- What is expected -
Count the lines in the material below that contain the string "left", treating uppercase and lowercase letters as distinct. Reply with the number alone.

[Excerpt from a data file]

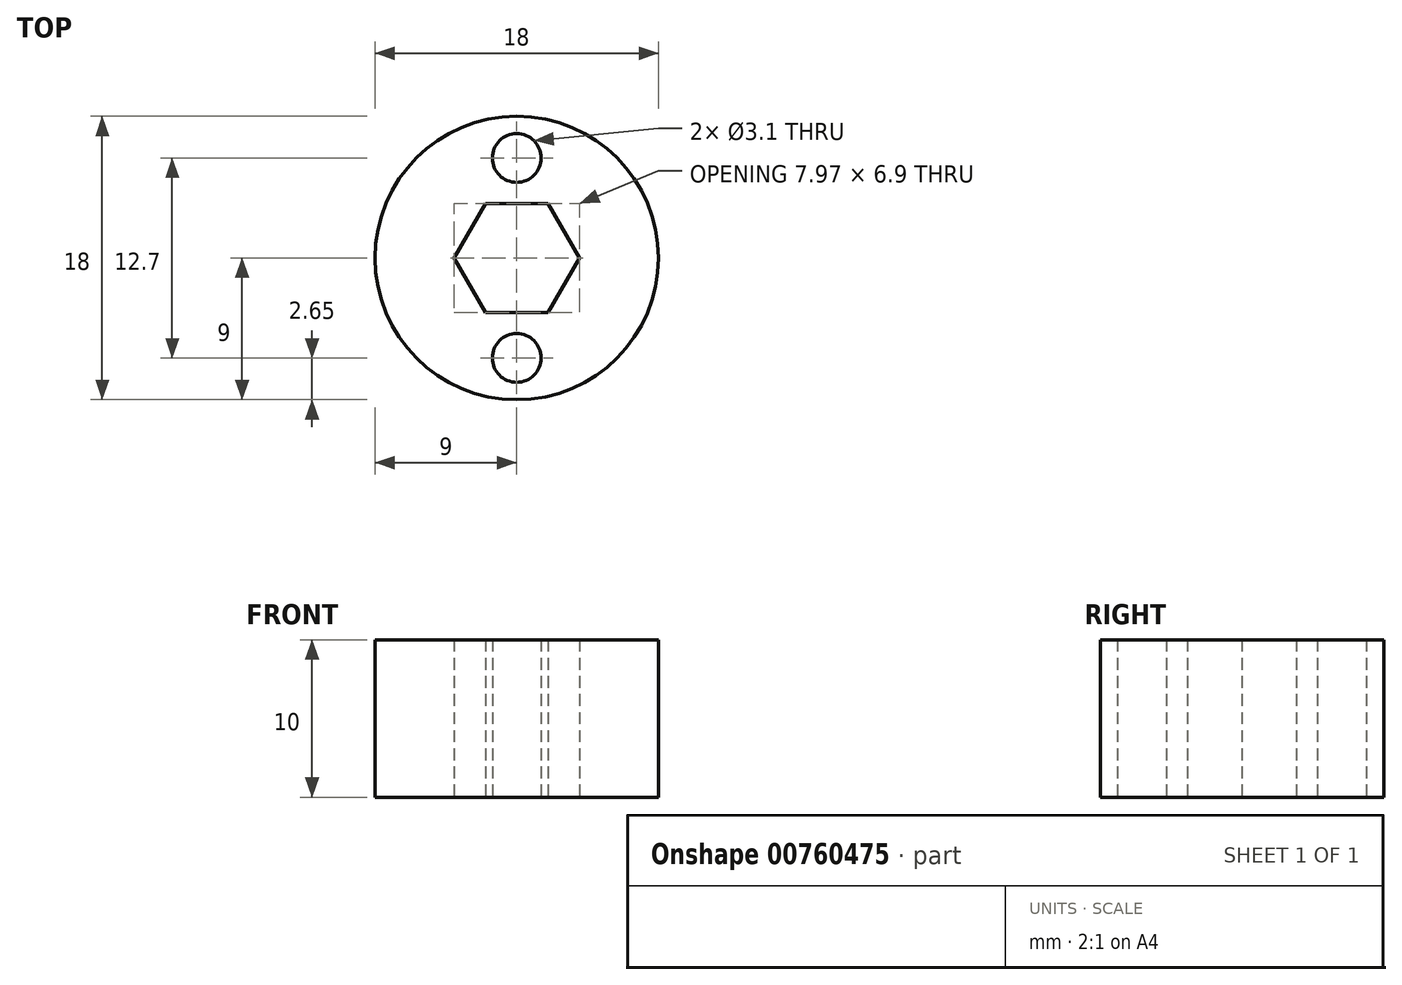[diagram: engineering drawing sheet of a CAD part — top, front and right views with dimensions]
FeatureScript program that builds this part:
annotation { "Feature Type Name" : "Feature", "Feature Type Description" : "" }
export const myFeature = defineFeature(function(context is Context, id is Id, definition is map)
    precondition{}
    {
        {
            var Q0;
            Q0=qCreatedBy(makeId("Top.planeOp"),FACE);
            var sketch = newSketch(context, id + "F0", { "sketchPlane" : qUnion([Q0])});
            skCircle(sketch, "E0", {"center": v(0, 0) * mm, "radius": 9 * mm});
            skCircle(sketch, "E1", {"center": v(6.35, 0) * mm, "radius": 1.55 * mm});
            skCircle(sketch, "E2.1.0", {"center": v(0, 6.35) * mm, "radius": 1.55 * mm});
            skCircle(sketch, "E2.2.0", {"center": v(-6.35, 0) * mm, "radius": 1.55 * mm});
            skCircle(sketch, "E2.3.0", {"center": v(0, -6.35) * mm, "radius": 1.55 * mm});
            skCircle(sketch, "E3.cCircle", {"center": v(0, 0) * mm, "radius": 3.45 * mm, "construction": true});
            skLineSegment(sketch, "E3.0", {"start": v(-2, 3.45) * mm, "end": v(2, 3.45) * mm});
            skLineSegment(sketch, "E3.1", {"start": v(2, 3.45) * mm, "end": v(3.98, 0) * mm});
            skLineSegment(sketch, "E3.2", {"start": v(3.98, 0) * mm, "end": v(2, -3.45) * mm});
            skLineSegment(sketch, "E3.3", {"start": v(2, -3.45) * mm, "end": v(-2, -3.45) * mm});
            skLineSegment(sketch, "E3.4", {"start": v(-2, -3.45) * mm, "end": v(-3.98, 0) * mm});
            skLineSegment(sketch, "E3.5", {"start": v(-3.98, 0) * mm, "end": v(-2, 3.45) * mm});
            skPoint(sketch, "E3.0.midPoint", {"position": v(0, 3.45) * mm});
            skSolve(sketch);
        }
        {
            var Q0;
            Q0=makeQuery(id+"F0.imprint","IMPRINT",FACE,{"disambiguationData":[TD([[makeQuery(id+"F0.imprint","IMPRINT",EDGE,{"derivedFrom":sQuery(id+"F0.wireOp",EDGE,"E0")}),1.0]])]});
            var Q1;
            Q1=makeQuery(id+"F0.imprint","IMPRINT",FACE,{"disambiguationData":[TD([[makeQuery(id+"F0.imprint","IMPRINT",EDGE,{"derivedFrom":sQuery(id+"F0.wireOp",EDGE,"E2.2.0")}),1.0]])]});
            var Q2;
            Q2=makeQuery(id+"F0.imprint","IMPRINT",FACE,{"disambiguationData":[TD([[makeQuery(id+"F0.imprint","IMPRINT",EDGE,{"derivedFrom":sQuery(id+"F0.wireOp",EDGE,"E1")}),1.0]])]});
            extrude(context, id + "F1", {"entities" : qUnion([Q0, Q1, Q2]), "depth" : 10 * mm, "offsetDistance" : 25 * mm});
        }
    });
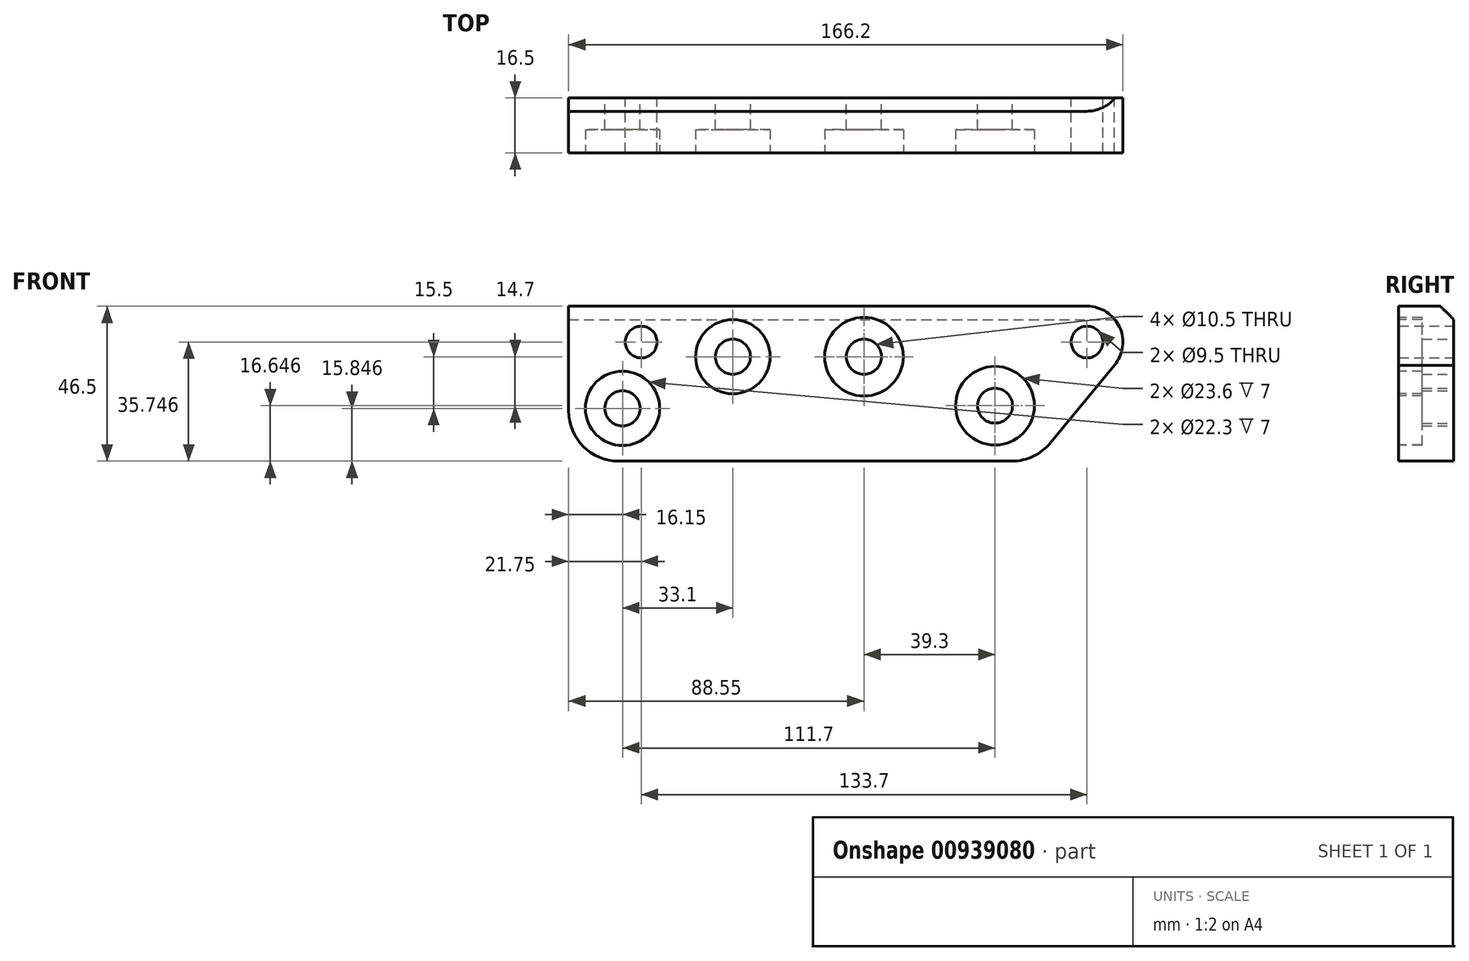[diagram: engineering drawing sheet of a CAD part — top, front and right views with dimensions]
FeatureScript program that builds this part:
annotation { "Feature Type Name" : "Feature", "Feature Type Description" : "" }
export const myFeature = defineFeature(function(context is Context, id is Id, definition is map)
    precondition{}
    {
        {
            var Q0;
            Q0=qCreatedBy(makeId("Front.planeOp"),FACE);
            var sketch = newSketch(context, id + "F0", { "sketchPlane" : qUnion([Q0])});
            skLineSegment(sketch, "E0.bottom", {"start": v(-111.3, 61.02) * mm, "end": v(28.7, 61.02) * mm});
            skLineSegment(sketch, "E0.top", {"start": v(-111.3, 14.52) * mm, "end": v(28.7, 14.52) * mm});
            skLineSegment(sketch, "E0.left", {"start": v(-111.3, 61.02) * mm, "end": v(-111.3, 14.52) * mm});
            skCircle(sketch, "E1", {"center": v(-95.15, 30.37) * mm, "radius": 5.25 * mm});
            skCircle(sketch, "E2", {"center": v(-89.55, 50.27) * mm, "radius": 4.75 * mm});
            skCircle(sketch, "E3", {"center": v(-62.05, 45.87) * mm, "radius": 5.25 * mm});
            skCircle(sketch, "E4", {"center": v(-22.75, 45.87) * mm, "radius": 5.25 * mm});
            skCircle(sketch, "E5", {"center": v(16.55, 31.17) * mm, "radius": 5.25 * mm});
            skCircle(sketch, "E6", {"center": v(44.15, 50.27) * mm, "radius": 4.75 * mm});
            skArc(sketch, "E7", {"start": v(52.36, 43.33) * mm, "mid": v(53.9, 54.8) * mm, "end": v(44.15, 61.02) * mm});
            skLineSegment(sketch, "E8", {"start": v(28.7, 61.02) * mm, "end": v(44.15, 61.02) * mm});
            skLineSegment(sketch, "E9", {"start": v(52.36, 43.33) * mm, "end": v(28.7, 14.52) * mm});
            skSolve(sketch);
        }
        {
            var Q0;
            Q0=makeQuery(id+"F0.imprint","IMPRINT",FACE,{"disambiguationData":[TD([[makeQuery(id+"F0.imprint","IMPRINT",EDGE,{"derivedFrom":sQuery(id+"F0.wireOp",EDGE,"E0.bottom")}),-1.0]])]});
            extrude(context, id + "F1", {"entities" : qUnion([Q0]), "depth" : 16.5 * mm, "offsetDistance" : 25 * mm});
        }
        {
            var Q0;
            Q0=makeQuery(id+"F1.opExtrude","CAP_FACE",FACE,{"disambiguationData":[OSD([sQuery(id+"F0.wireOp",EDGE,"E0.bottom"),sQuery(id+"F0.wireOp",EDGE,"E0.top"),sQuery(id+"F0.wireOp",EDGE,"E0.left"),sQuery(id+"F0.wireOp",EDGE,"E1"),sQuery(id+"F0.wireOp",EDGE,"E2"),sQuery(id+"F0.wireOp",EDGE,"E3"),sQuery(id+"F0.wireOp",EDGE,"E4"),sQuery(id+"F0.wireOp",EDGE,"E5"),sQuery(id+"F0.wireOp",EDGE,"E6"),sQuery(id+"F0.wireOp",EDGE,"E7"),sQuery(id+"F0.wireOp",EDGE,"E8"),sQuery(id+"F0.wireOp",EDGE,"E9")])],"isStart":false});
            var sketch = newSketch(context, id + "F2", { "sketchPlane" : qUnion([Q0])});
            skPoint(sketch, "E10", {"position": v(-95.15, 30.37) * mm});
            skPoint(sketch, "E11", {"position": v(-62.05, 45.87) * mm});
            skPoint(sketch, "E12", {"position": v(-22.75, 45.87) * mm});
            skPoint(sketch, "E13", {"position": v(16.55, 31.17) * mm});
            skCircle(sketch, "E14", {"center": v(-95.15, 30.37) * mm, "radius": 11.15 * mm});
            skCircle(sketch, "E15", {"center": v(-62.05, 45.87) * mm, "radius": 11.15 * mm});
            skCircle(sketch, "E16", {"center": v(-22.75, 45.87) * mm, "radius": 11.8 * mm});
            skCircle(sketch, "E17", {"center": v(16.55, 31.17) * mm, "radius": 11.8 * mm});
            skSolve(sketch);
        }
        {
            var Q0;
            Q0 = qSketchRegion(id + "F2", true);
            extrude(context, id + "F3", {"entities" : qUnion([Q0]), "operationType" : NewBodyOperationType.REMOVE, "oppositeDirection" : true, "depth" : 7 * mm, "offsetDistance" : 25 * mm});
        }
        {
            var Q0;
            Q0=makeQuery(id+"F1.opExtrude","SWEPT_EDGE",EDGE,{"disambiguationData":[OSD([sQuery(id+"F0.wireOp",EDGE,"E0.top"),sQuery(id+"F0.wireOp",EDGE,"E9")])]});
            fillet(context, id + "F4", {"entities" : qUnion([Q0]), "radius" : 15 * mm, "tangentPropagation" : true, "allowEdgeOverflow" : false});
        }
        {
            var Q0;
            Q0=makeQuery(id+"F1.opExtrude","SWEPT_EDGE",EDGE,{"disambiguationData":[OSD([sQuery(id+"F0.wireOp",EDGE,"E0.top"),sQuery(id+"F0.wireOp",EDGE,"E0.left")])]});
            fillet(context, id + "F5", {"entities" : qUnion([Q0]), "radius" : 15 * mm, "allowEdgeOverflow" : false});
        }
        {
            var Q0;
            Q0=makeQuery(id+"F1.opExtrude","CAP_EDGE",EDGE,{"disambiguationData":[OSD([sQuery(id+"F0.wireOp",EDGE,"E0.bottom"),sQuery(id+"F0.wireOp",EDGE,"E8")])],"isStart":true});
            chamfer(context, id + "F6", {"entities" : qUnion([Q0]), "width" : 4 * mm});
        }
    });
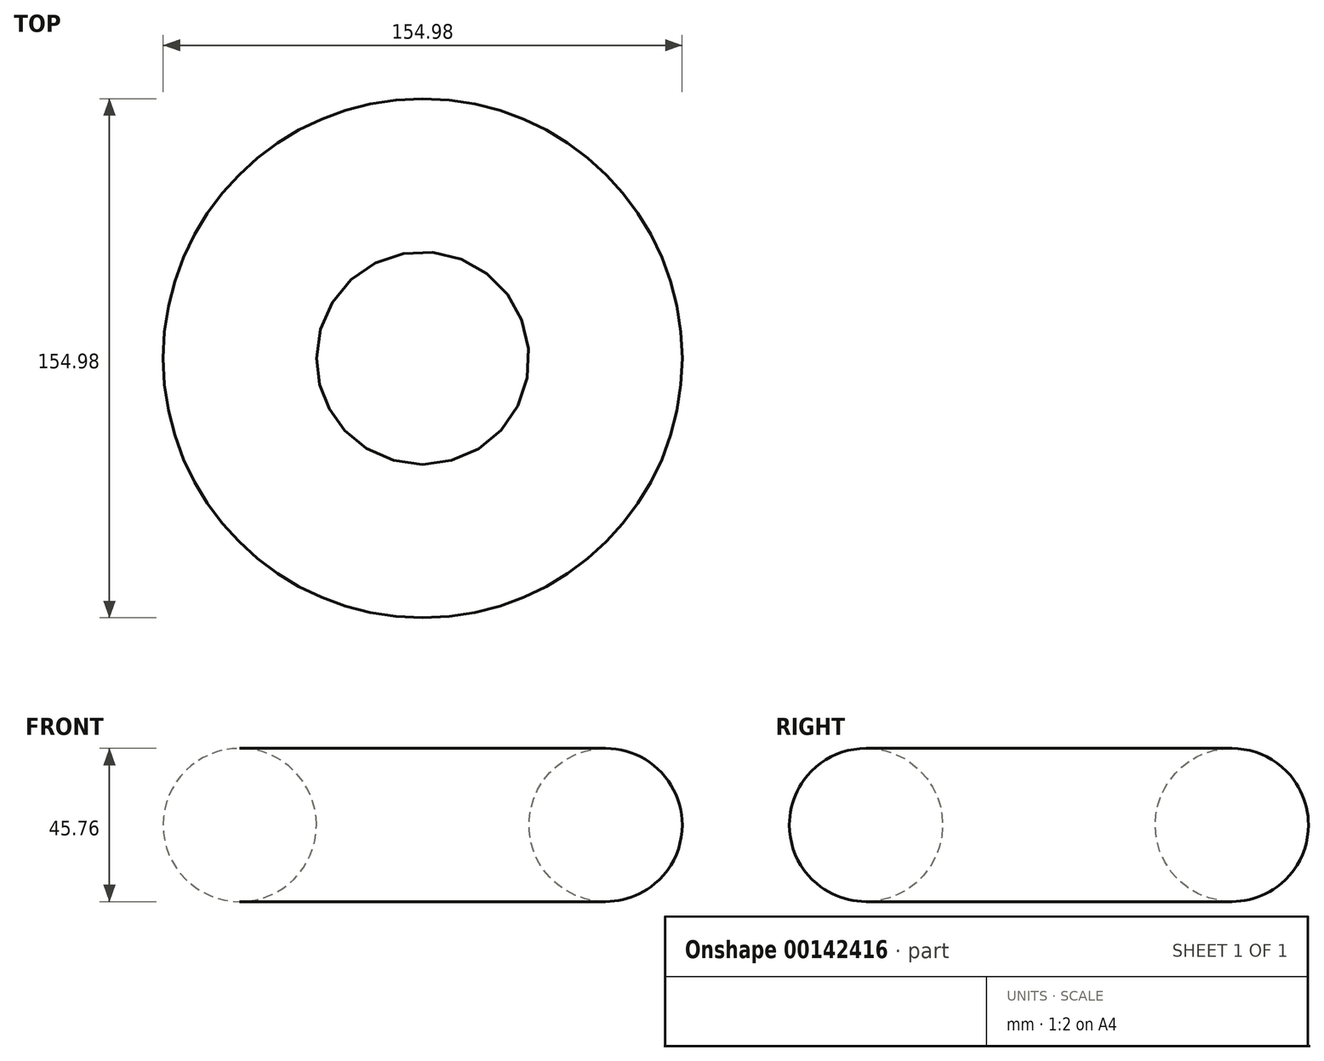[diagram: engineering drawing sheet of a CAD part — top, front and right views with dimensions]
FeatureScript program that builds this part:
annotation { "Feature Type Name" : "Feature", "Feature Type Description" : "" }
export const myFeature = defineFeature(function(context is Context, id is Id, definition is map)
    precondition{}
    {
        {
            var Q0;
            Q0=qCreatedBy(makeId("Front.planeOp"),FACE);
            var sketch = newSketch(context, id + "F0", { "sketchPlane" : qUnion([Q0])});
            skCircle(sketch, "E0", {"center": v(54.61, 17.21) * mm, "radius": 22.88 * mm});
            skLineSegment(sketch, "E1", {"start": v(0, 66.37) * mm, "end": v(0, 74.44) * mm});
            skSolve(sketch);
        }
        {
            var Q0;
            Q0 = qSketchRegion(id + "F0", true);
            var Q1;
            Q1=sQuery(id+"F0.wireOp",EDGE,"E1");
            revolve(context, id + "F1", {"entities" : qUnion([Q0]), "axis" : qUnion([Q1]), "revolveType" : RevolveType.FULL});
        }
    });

- Response to this task -
3